# Nice little scale for the money



## DanMcG (Nov 22, 2009)

As some of you might know I like to do small batches of sausage which calls for small quantities of spices, smaller then my counter top digital scale would measure anyways. it doesn't register till its over 3 grams.
I picked up this scale a while back and since I'm very happy with it and the seller, I thought I'd pass it on to you all. 
It will measure down to .1 grams and up to 300. it also reads ounces and the price is around $20 with free shipping.

As for the seller, I had a problem when I first received it. The metal band that makes the electrical connection between the batteries was missing, so it didn't work. after notifying the seller, they promptly sent me another one at no charge. and told me to keep the first one.
I'd recommend the scale and the seller if anyone is looking to buy a scale on line.
the link to the scale on Ebay


----------



## beer-b-q (Nov 22, 2009)

Cute little scale...


----------



## rivet (Nov 22, 2009)

Wow that is cool! I have never seen one like that, what a clever and useful shape. Good deal, thanks for posting this! Hey Santa......


----------



## mballi3011 (Nov 22, 2009)

Now thats a little scale for sure but my question is do you use it for your sausage cure the powder and the spices.
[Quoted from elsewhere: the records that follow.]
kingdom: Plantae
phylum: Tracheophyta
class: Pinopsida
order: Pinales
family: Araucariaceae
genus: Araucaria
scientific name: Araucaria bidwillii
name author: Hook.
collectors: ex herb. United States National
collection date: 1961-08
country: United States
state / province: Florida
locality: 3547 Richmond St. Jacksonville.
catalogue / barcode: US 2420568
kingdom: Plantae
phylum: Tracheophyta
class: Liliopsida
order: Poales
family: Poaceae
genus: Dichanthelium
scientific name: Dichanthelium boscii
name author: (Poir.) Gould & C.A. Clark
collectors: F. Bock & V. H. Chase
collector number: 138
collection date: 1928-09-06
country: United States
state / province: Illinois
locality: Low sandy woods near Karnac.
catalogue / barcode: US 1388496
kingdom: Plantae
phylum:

I thought those came in tsp and tbl spoons  sizes???


----------



## DanMcG (Nov 22, 2009)

Mark I've been using grams as my unit of measure for a while now. it's more precise of a measurement then a tbs or tsp, so I get the same amounts each time I redo a recipe. and a lot of the recipes that i copy and try are already in gram weights. tbs and tsp are volume measurments and grams/ ounces are weight so they're always the same each time ya do the recipe.


----------